Tuesday, 2 September 2008

Night Crossing

Our crew turned out to be profoundly deaf, a burly 6'2" giant. Somewhere in his sixties and retired, he delighted in telling tall stories of near disasters at sea in a very loud voice, whilst chain smoking, not entirely inspiring confidence. Quite overpowering on a small boat, he felt the need to touch me every time he spoke. I edged further away on the hard bench, trying to maintain some personal space, without falling into the churning sea, fighting nausea.

The night crossing was definitely a test of my courage and commitment and a huge challenge. Sailing in a small boat across the North Sea to Holland, wind over tide for those who know about such things, is a bit like trying to ride a bucking bronco, whilst at the same time trying to make a cup of tea, or go to the loo. A particular low point was trying to adjust my underwear and momentarily letting go of the nearest handhold, just to ram my forehead into the shelf opposite. The damp night sea air crept into every crevice of my being. Even my bones were cold.

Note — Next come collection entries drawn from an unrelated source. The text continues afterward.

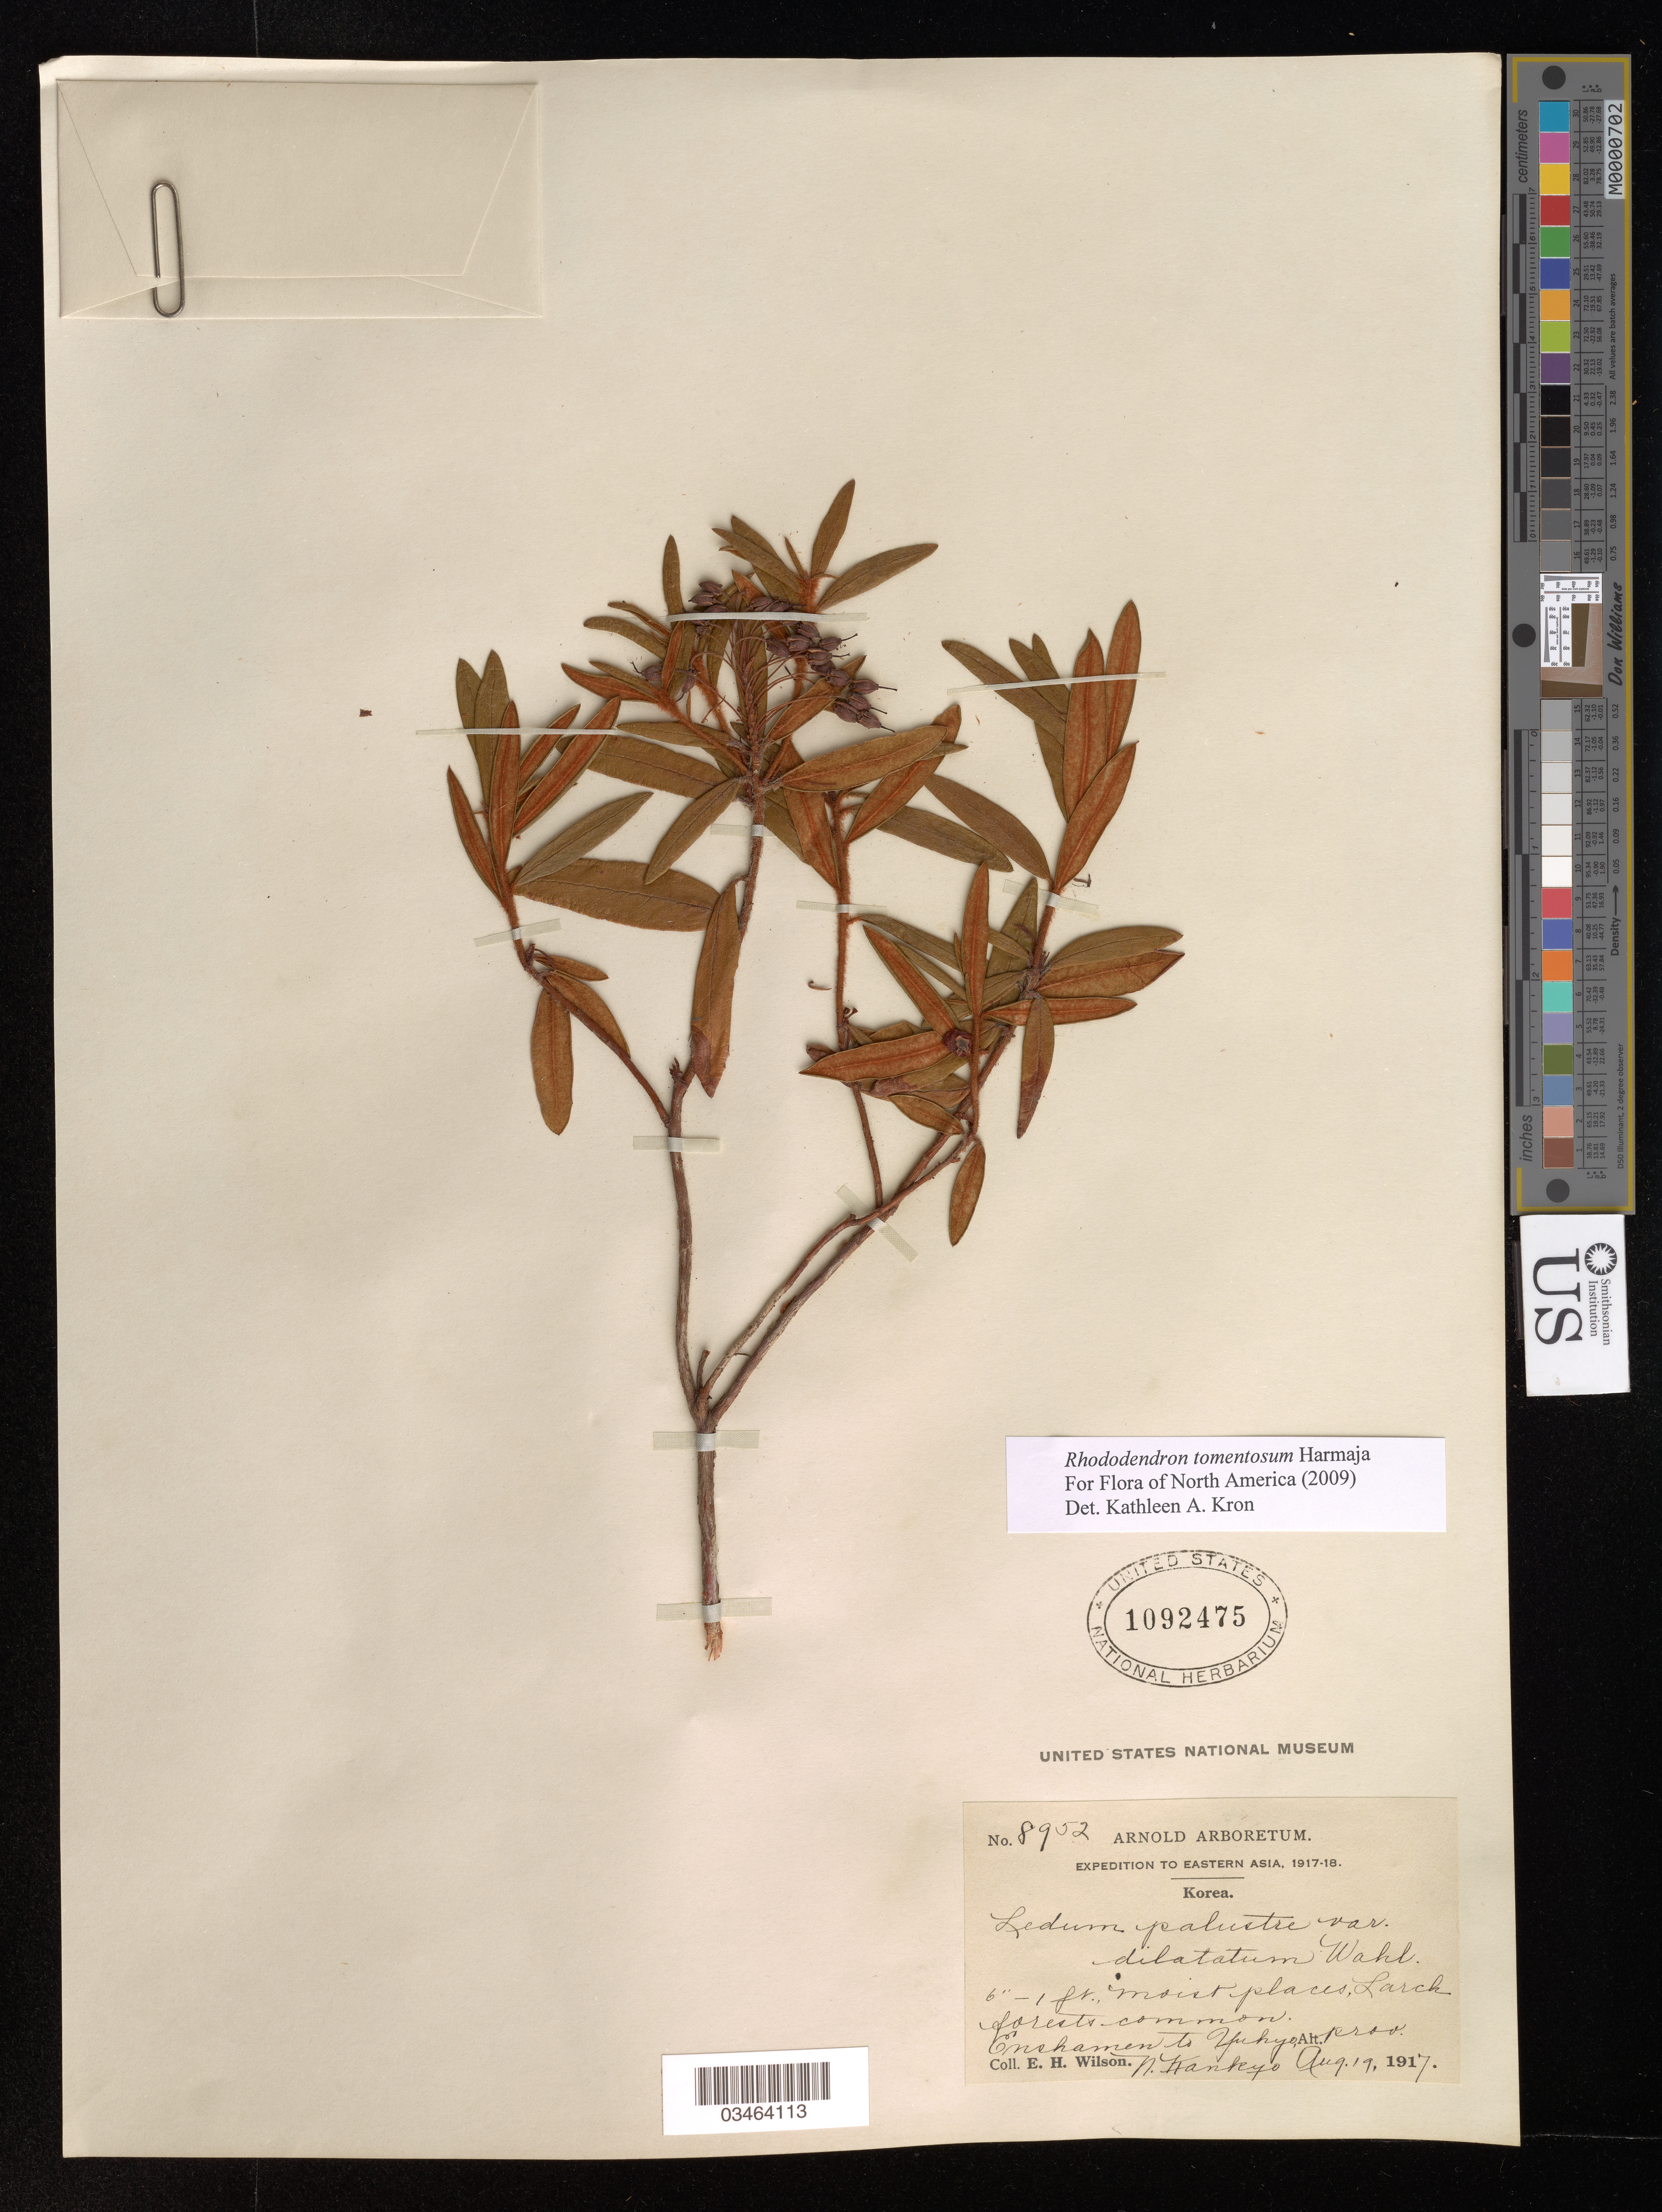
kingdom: Plantae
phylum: Tracheophyta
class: Magnoliopsida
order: Ericales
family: Ericaceae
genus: Rhododendron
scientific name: Rhododendron tomentosum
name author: Harmaja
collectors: E. Wilson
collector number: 8952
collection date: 1917-08-19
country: Korea [obsolete]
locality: Expedition to Eastern Asia. Enchamen to Yuhyo* prov.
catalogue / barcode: US 1092475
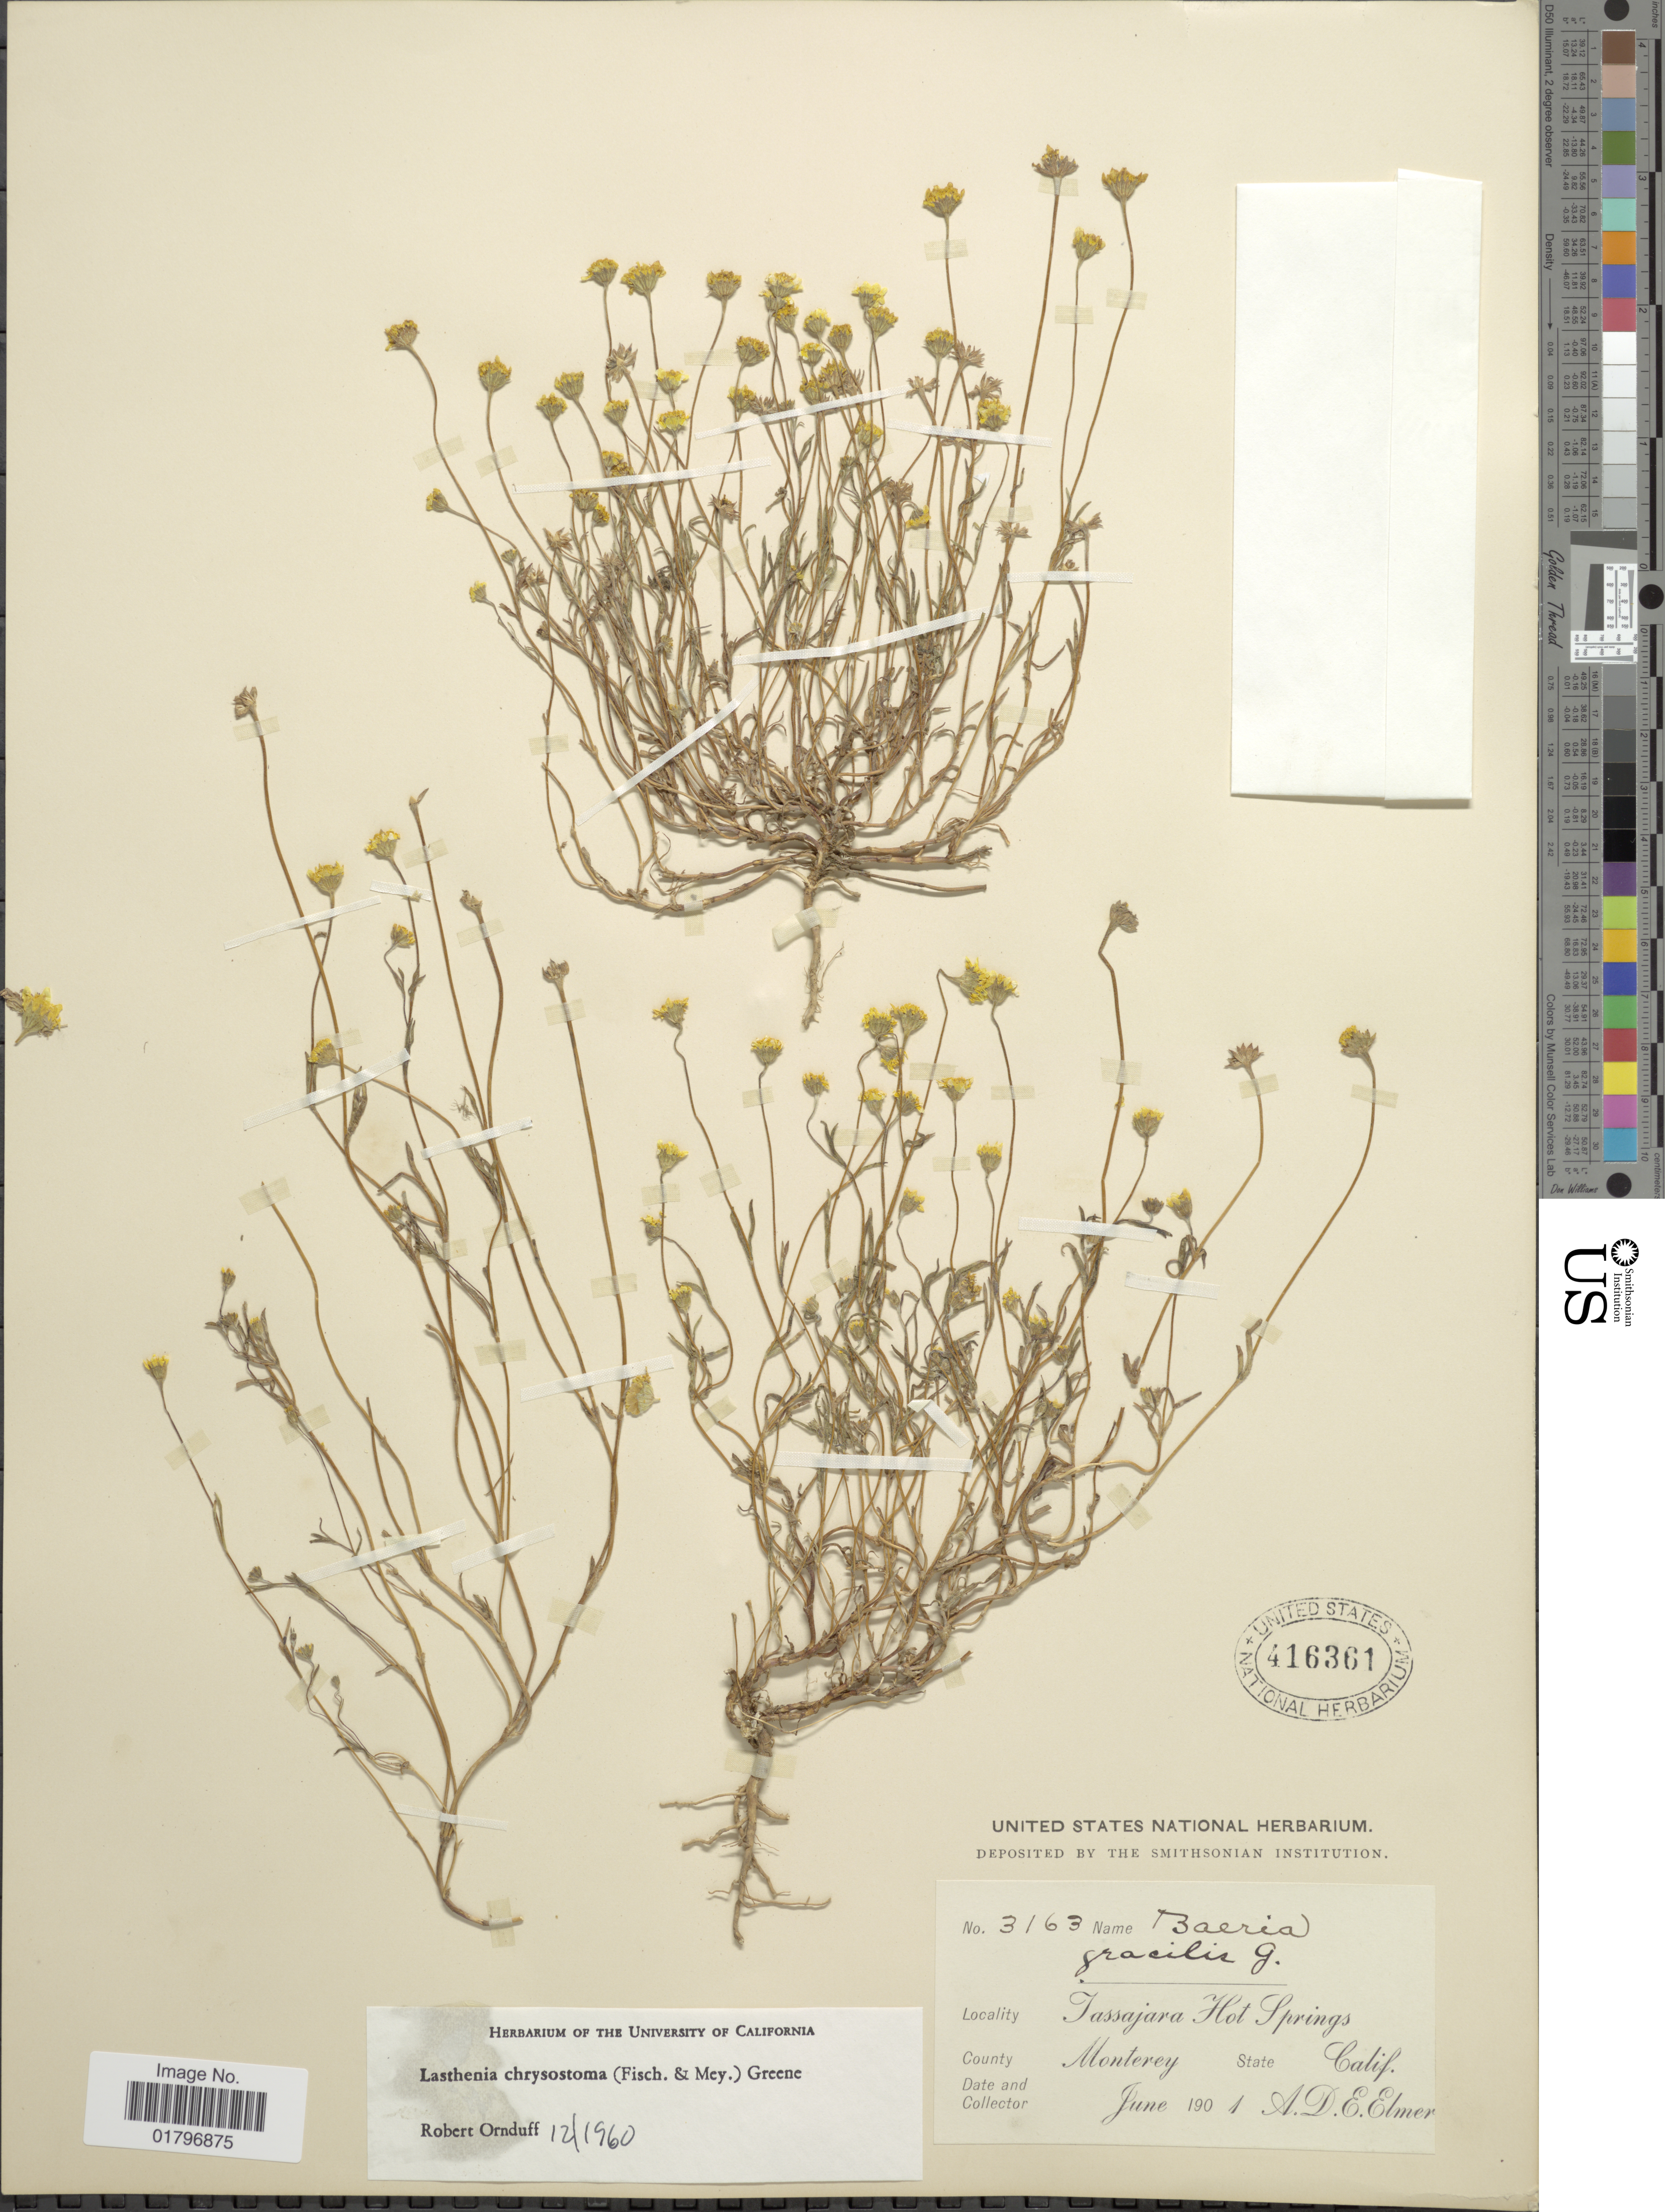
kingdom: Plantae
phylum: Tracheophyta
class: Magnoliopsida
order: Asterales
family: Asteraceae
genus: Lasthenia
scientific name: Lasthenia chrysostoma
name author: (Fisch. & C.A. Mey.) Greene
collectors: A. D. E. Elmer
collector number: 3163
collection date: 1901-06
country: United States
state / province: California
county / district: Monterey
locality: Tassajara Hot Springs. County Monterey. State Calif.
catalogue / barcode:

Every journey has to end and we arrived in Zeeland on a fine sunny afternoon, all traces of sickness gone, looking forward to a good meal and a hot shower. What I got was a cool shower and wet shoes and clothes - the water went everywhere. The meal was delicious though. Life with TMITPS, I realised, is never going to be dull. Uncomfortable and challenging at times, but never dull.

The rest of the holiday was spent pottering through the inland seas and canals of this charming country, staying in small marinas and quays in pretty Dutch towns, eating wonderful meals and enjoying the hospitality of this gentle country and it's friendly people. Living on a boat was fun and sailing creates a strong bond between strangers. The locks were particularly interesting as everyone jostles in a small space, desperately trying to hook a line onto rings and bollards, whilst trying not to bang into each other or the dank, unforgiving lock walls. I quickly became an expert in fending off and tying clove knots, my new skill.

The journey home was much more straightforward. No crew for this, as I was supposed to have my sea legs, and I did. We managed the trip between us, mostly during daylight, constantly watching for the ferries and container ships that would suddenly loom through the haze, seemingly from nowhere.

It was quite an adventure and lovely to be safely home in my quiet, spacious house. But sometimes I find myself missing the intimacy of living on a small boat and the simplicity it demands.